A New Map for the Middle East?

On May 16, 1916, representatives of Great Britain and France signed an agreement that had been negotiated by Mark Sykes and François Georges-Picot to divide up the Middle East into British and French spheres of influence after the end of the Great War and the destruction of the Ottoman Empire. The Sykes-Picot Agreement, now 100 years old, has been denounced ever since for perpetuating a supposedly artificial division of the Middle East into unpopular nation states whose existence only fuels conflicts. Many now suggest that it is time to discard Sykes-Picot in order to solve the region’s myriad problems.

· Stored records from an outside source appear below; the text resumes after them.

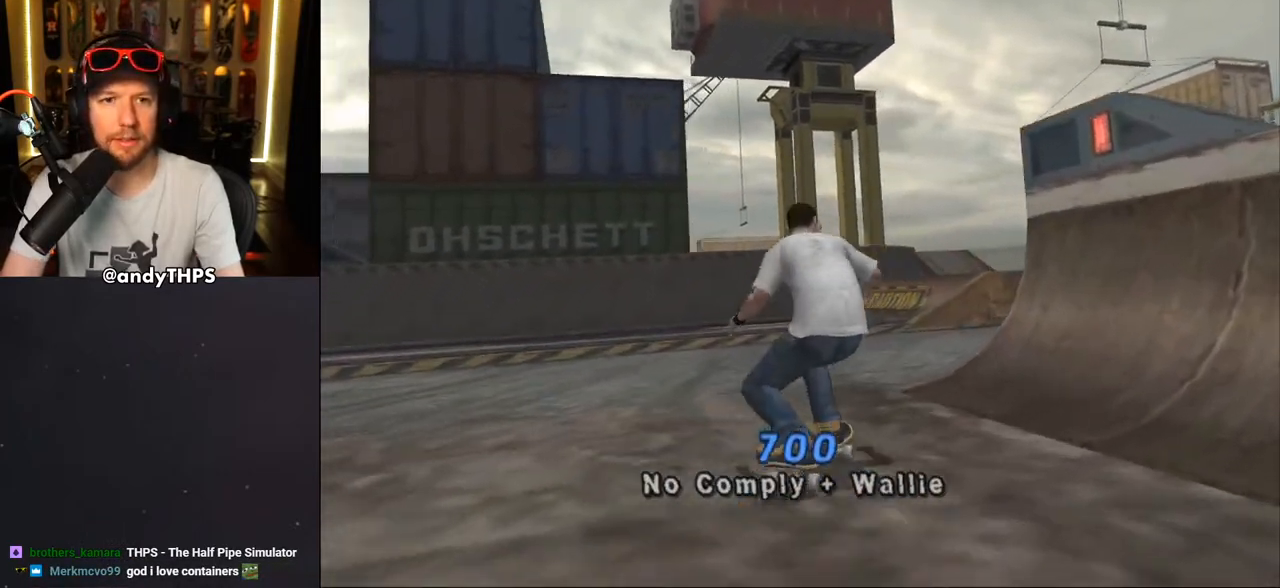
{"buttons": ["CROSS", "DPAD_LEFT"], "left_stick": "center", "right_stick": "center", "events": [[117, "DPAD_DOWN", "up"], [150, "DPAD_LEFT", "up"], [250, "DPAD_LEFT", "down"], [317, "DPAD_UP", "down"], [333, "DPAD_UP", "up"]]}
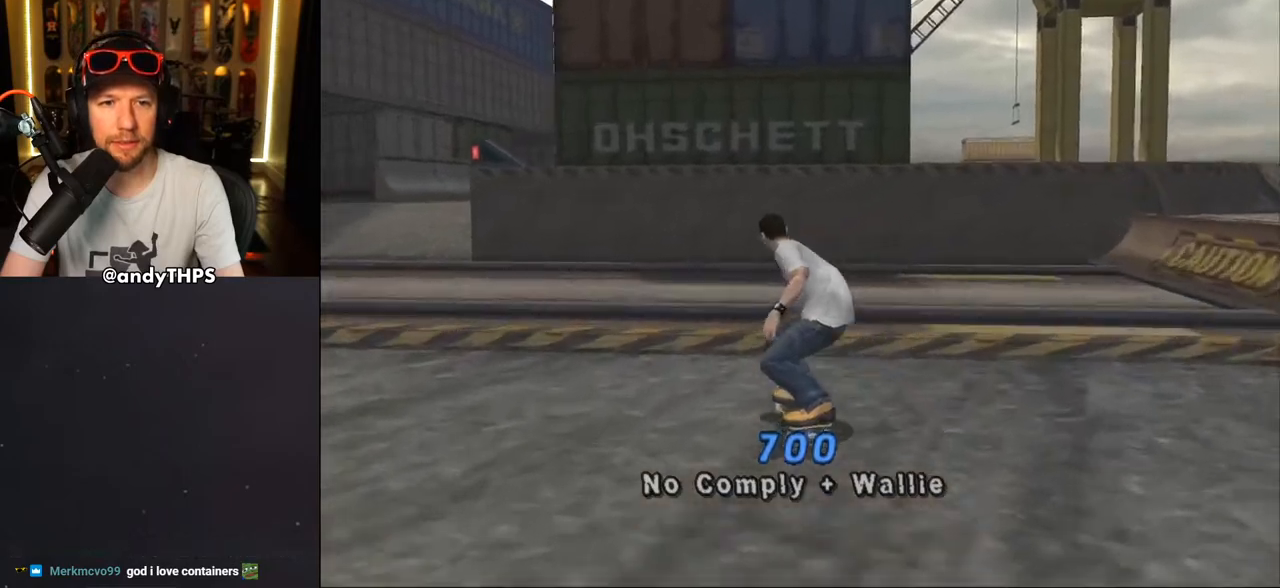
{"buttons": ["CROSS"], "left_stick": "center", "right_stick": "center", "events": [[117, "DPAD_UP", "down"], [183, "DPAD_UP", "up"], [317, "DPAD_UP", "down"], [400, "DPAD_LEFT", "up"], [417, "DPAD_UP", "up"]]}
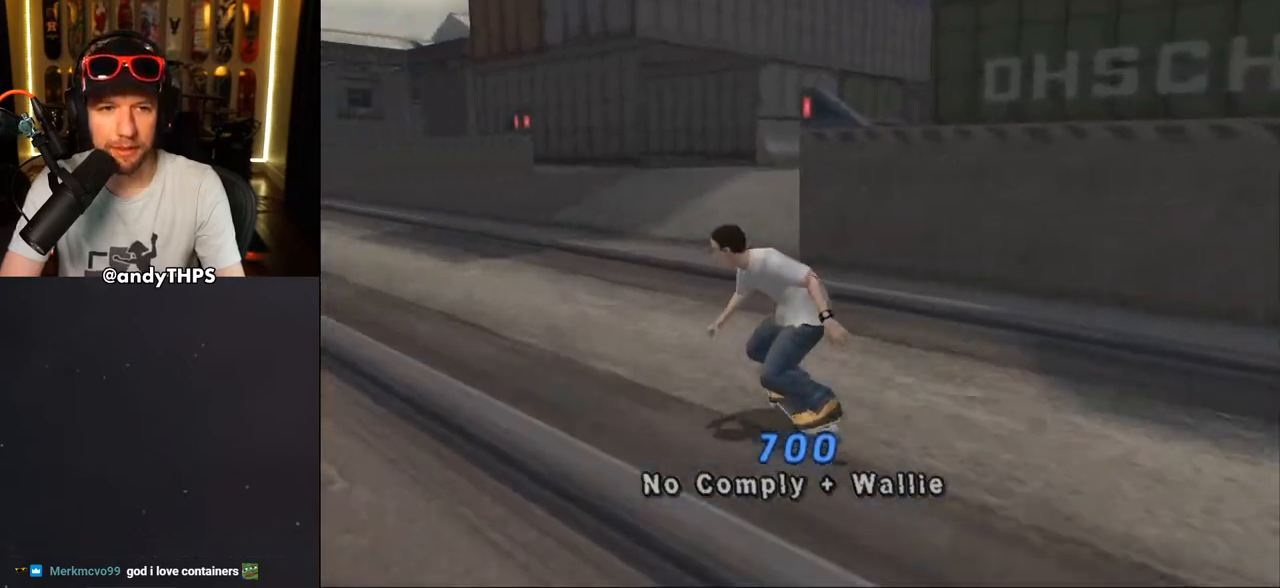
{"buttons": ["CROSS"], "left_stick": "center", "right_stick": "center", "events": [[217, "DPAD_RIGHT", "down"], [383, "DPAD_RIGHT", "up"]]}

As my Council on Foreign Relations colleagues, Steven A. Cook and Amr T. Leheta, suggest, this attributes rather too much influence to a treaty that was never actually implemented. In practice, Britain never ceded France all of the influence that Sykes-Picot had promised, and the actual boundaries of the modern Middle East were determined in a series of diplomatic conferences between 1920 and 1926. The ultimate result was to create the forerunner of the region we know today, giving birth to Palestine/Israel, Syria, Jordan, Lebanon, Iraq, and Saudi Arabia, among others.

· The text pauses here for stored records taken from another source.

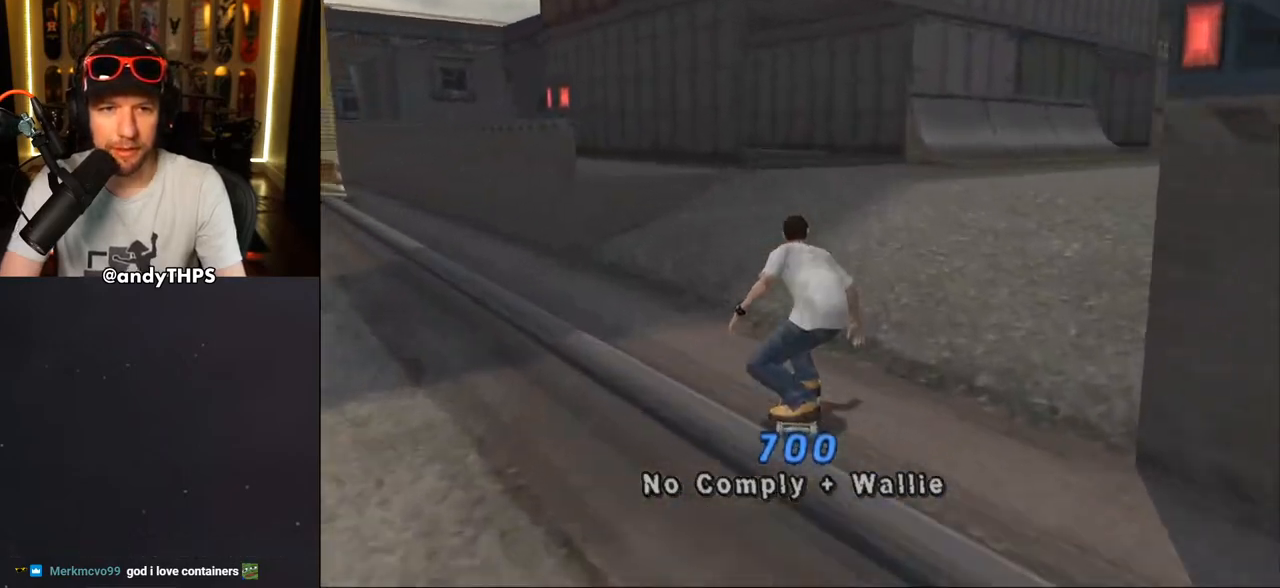
{"buttons": ["CROSS"], "left_stick": "center", "right_stick": "center", "events": [[50, "DPAD_RIGHT", "down"], [333, "DPAD_RIGHT", "up"]]}
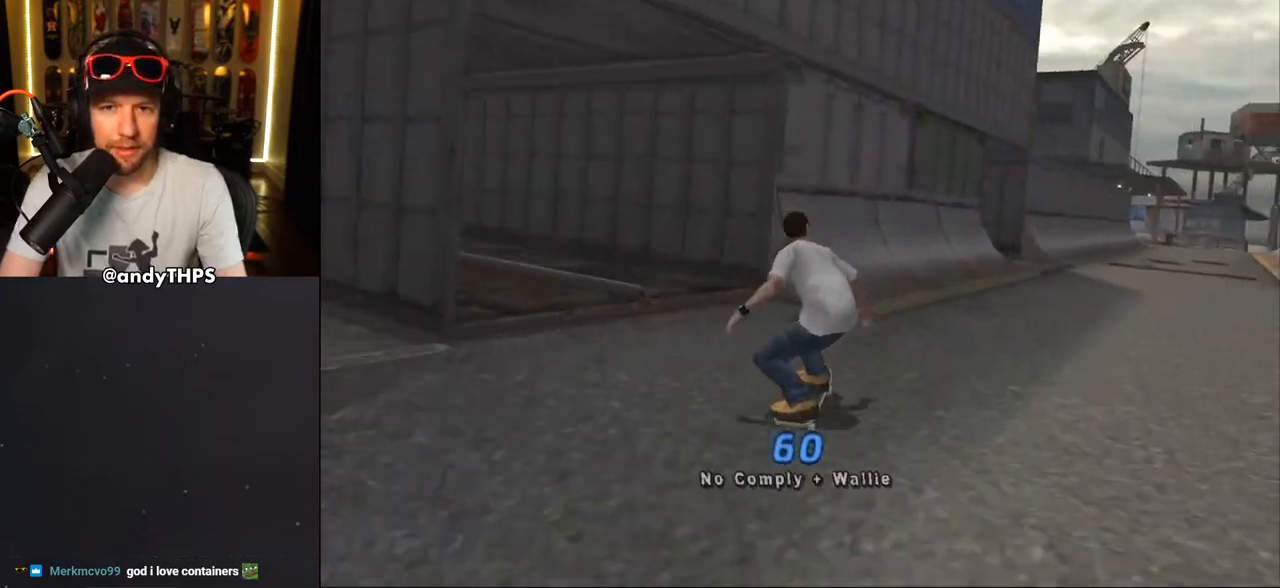
{"buttons": ["CROSS"], "left_stick": "center", "right_stick": "center", "events": [[17, "DPAD_RIGHT", "down"], [200, "DPAD_RIGHT", "up"]]}
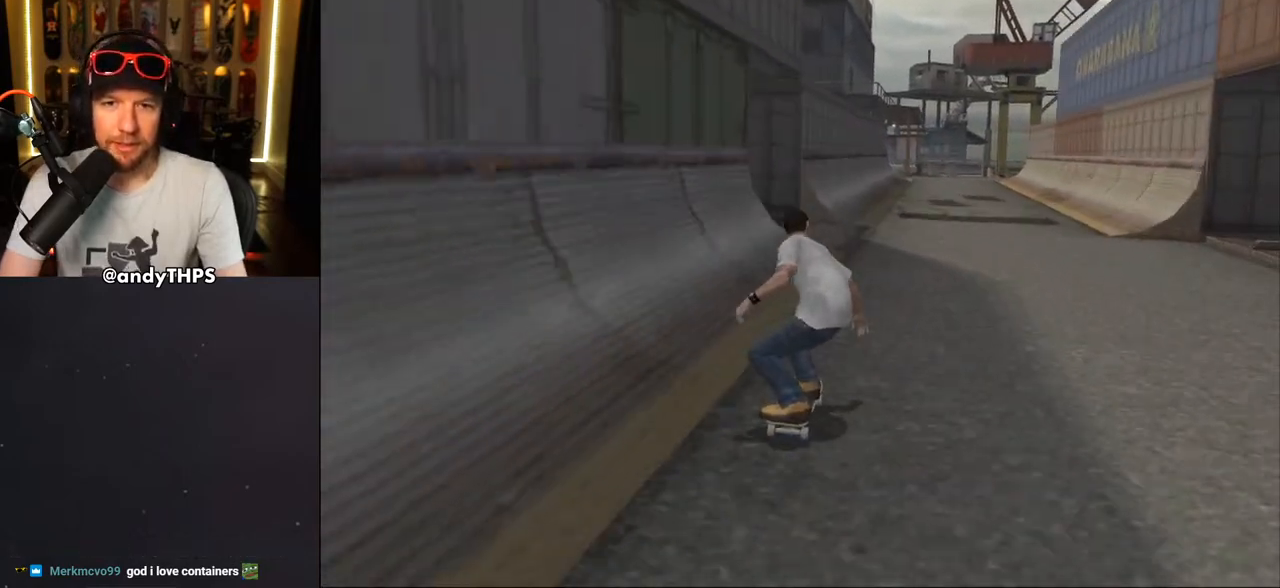
{"buttons": ["CROSS"], "left_stick": "center", "right_stick": "center", "events": []}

The boundaries of the Middle East are no more arbitrary than the boundaries of any other place. Look at Europe, where the borders between Germany and Poland shifted substantially after both World War I and World War II. Germany itself is just as artificial as Iraq having coming into existence only slightly earlier, in 1871. Indeed countries continue to form and break up all over the world—witness the independence of the former Soviet republics after 1991 or the breakup of Yugoslavia.